En demande-t-on trop à la commande publique ?
Acheter au juste prix, c’est la première mission de l’acheteur. Mais d’autres objectifs ont été assignés à la commande publique.
Dans sa communication sur la professionnalisation des acheteurs, la Commission européenne rappelle que « la passation des marchés publics est un instrument permettant de parvenir à une croissance intelligente, durable et inclusive ».
Elle précise aussi, d’après Jean-Marc Peyrical, président de l’Association pour l’achat dans les services publics (APASP), que « les marchés publics sont utilisés – on pourrait dire instrumentalisés – à des fins diverses et variées, qu’il s’agisse de l’innovation, de l’inclusion sociale, de la durabilité économique et environnementale ou encore de la réduction du gaspillage ainsi que de la fraude et de la corruption ».
Le droit rappelle à l’acheteur qu’il reste avant tout un acheteur
La liste des objectifs assignés à la commande publique donne le tournis. « Le lundi, l’objectif de l’acheteur doit être les prix bas ; le mardi, de mettre des critères environnementaux dans ses marchés ; le mercredi, soumissionner avec des PME ; le jeudi, favoriser les entreprises d’insertion… », égrène Baptiste Vassor, expert Technique et Innovation à l’Ugap.
Des clauses très variées
Cet inventaire à la Prévert, les spécialistes de la commande publique, juristes et praticiens, le résument sous le vocable de « politiques publiques ». Le droit ouvre ainsi des possibilités pour soutenir un certain tissu d’entreprises : les plus petites, les plus innovantes, ou les établissements locaux.

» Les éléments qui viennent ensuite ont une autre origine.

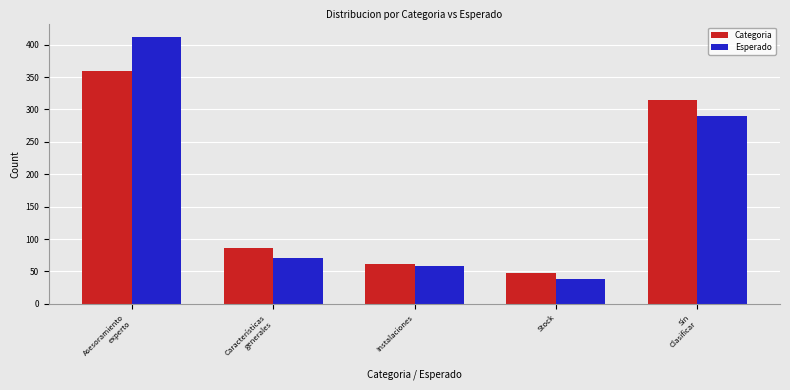

What is the label of the 5th bar from the right?

Asesoramiento
experto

Il permet aussi de favoriser celles qui s’engagent à employer des personnes éloignées de l’emploi pour faire de la commande publique un levier d’inclusion par le travail. D’autres conditions peuvent être introduites dans un contrat de marché public, comme les clauses environnementales veillant à ce que l’argent public participe aux objectifs de préservation écologique.
La « clause Molière », mise en œuvre par certains départements (Nord, Vendée) et régions (Auvergne-Rhône-Alpes, Hauts-de-France), parfois censurée par les tribunaux administratifs, a, elle, été taxée de protectionnisme.
Certains dénoncent là une instrumentalisation de la commande publique, voire l’ouverture d’une brèche discriminatoire, parce qu’elle instaure la langue française sur les chantiers de travaux lancés par les pouvoirs publics.
Sept cas d’exclusion de la commande publique
A ces objectifs politiques s’ajoute l’obligation faite aux entreprises candidates de s’engager sur l’honneur à respecter la législation fiscale, la législation du travail, la lutte contre les discriminations (comprenant le respect de l’égalité entre les femmes et les hommes), etc.
Au total, sept cas d’exclusion de la commande publique sont prévus. Les acheteurs s’avouent souvent impuissants à vérifier la rectitude de ces déclarations. Et à leur trouver un sens, parfois, dans leur quotidien d’acheteur au meilleur prix.
« S’il faut, pour acheter trois baguettes de pain à la boulangère du village, obtenir préalablement son casier judiciaire, nos enfants ne sont pas près de pouvoir se nourrir lors de sorties scolaires », ironise Eric Lanzarone, avocat au barreau de Marseille.
Pourtant, l’exigence morale qui pèse sur l’usage des deniers publics ne permet guère d’envisager un allègement des obligations faites aux candidats. Par ailleurs, cette utilisation des marchés publics est l’évolution la plus notable des trente dernières années.
Néanmoins, rappelle maître Aldo Sevino, « le Conseil d’Etat sanctionne régulièrement des contrats passés avec des critères très éloignés du cœur du marché. Le droit rappelle régulièrement à l’acheteur qu’il doit rester avant tout un acheteur soucieux du bon usage des deniers publics ».